HOW TO COMPLETE THIS TASK
Make an exact copy of the records, with the images left out.

Collected data:
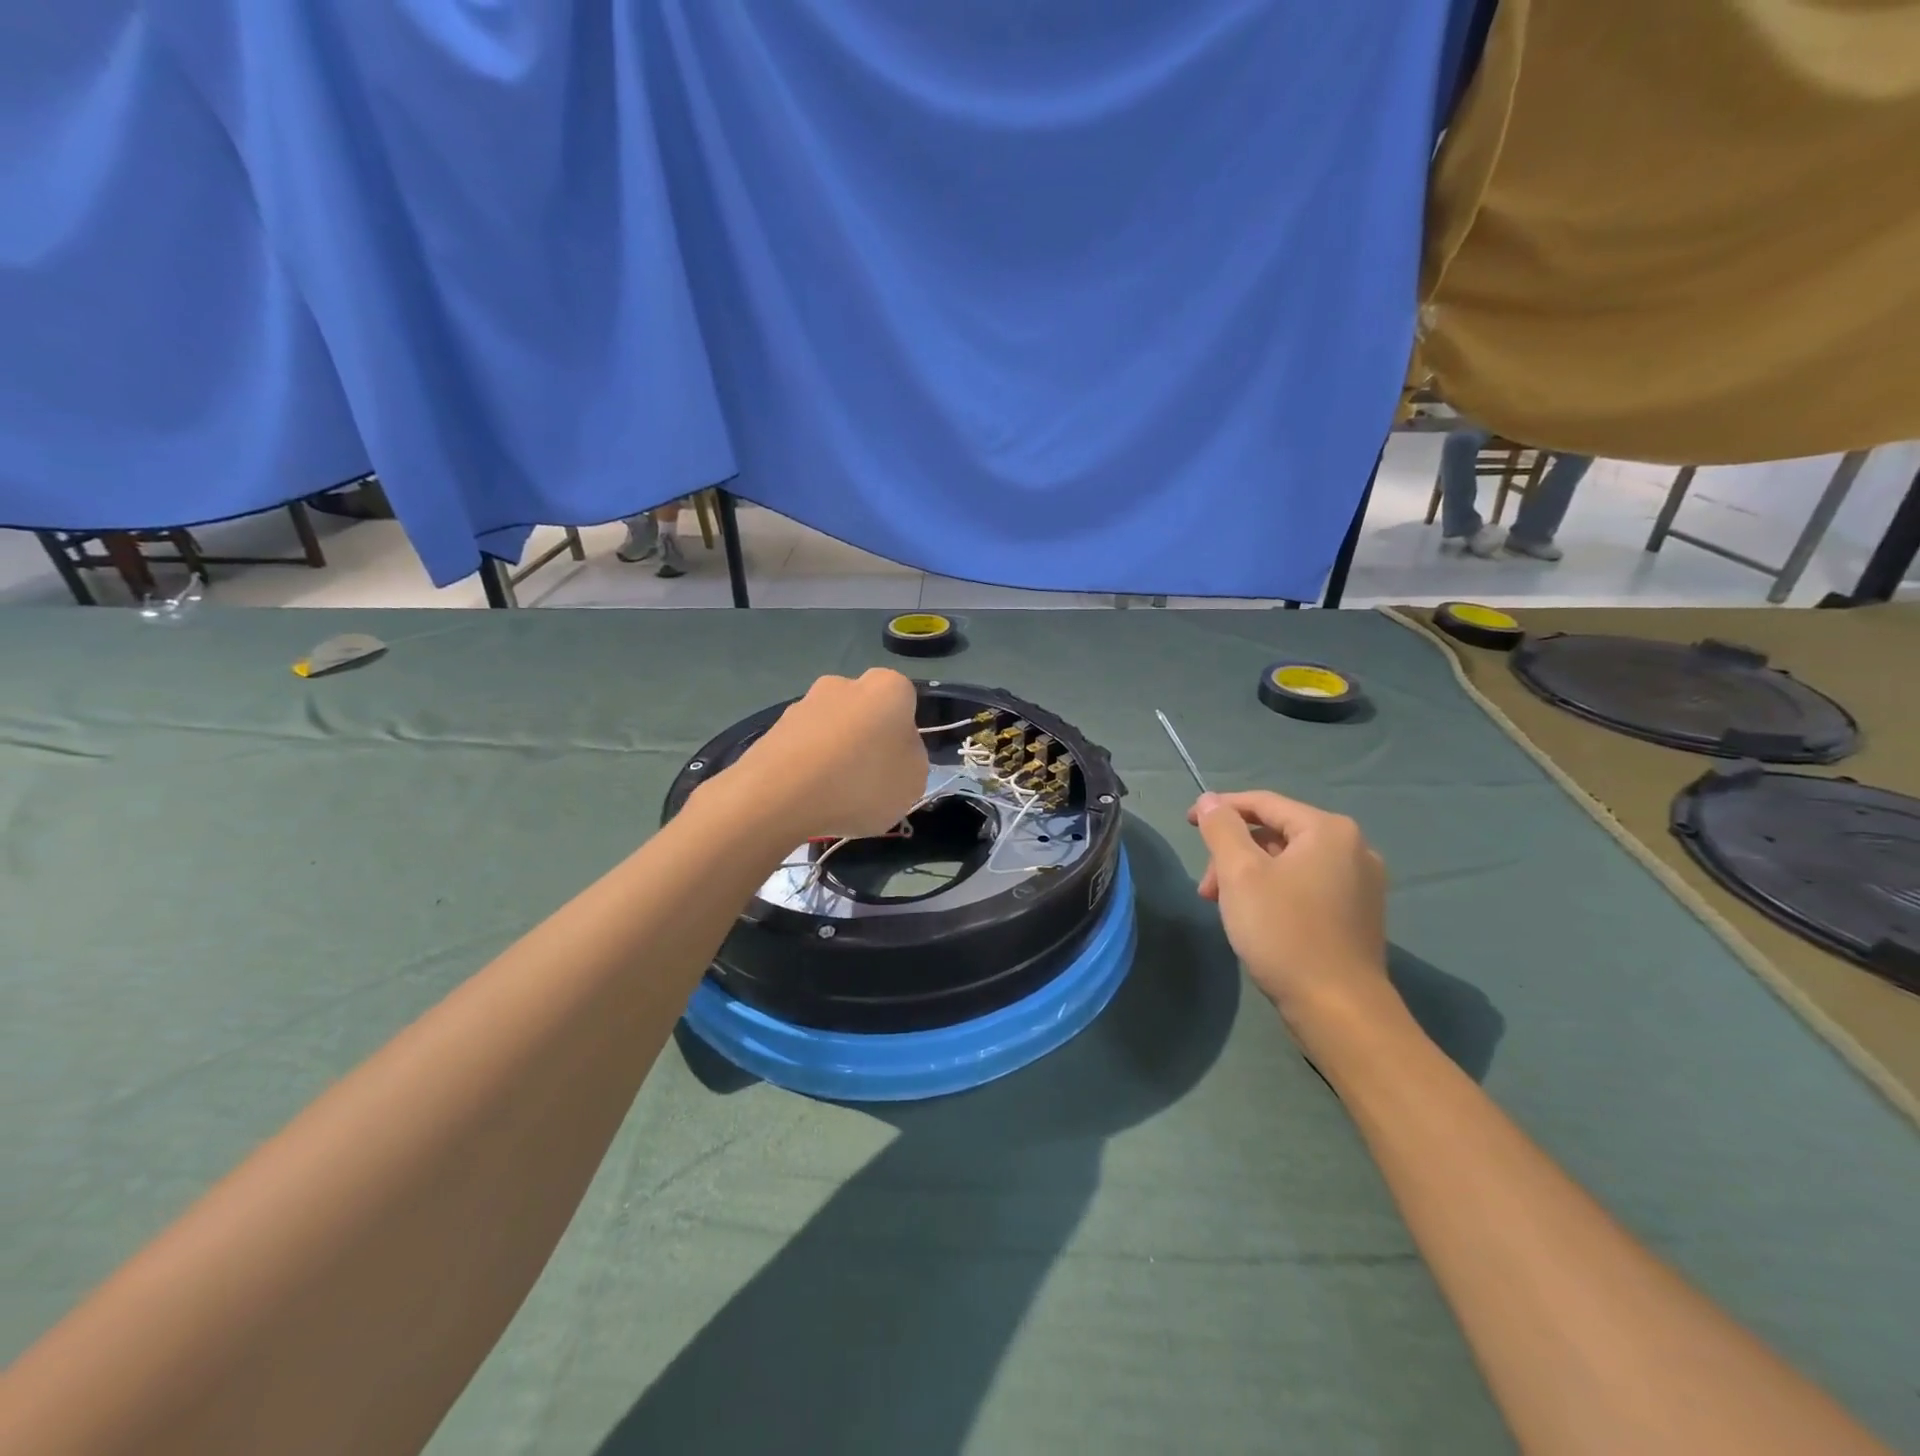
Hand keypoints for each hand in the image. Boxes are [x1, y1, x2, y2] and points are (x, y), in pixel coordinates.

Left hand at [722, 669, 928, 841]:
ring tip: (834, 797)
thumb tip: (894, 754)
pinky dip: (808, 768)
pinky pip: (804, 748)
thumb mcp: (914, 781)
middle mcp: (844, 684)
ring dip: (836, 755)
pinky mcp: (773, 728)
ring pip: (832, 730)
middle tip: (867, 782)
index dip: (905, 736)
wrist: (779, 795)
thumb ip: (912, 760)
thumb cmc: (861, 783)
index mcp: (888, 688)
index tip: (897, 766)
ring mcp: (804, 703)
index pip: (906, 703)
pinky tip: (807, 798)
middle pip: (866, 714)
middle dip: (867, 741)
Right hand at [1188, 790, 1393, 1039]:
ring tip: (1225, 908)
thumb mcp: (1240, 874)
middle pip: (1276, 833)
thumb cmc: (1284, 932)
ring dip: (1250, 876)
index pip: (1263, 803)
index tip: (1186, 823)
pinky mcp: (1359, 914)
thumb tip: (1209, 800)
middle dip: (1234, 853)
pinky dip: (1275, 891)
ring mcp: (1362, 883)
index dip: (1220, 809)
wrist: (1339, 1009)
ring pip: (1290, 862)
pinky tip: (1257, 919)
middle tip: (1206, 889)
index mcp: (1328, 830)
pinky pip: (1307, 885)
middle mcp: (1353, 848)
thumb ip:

COMPLETED EXERCISE
Hand keypoints for each hand in the image. Boxes are [x1, y1, x2, y2] and points are (x, y), in pixel coordinates.

Left hand at [722, 669, 928, 841]:
ring tip: (834, 797)
thumb tip: (894, 754)
pinky dip: (808, 768)
pinky pip: (804, 748)
thumb mcp: (914, 781)
middle mcp: (844, 684)
ring dip: (836, 755)
pinky mcp: (773, 728)
ring pip: (832, 730)
middle tip: (867, 782)
index dip: (905, 736)
wrist: (779, 795)
thumb ip: (912, 760)
thumb cmc: (861, 783)
index mcp: (888, 688)
index tip: (897, 766)
ring mcp: (804, 703)
index pip: (906, 703)
pinky tip: (807, 798)
middle pip: (866, 714)
middle dip: (867, 741)
Right hand at [1188, 790, 1393, 1039]:
ring tip: (1225, 908)
thumb mcp: (1240, 874)
middle pip: (1276, 833)
thumb cmc: (1284, 932)
ring dip: (1250, 876)
index pip: (1263, 803)
index tip: (1186, 823)
pinky mcp: (1359, 914)
thumb tip: (1209, 800)
middle dip: (1234, 853)
pinky dip: (1275, 891)
ring mcp: (1362, 883)
index dip: (1220, 809)
wrist: (1339, 1009)
ring pip: (1290, 862)
pinky tip: (1257, 919)
middle tip: (1206, 889)
index mcp: (1328, 830)
pinky pip: (1307, 885)
middle mcp: (1353, 848)
thumb ip:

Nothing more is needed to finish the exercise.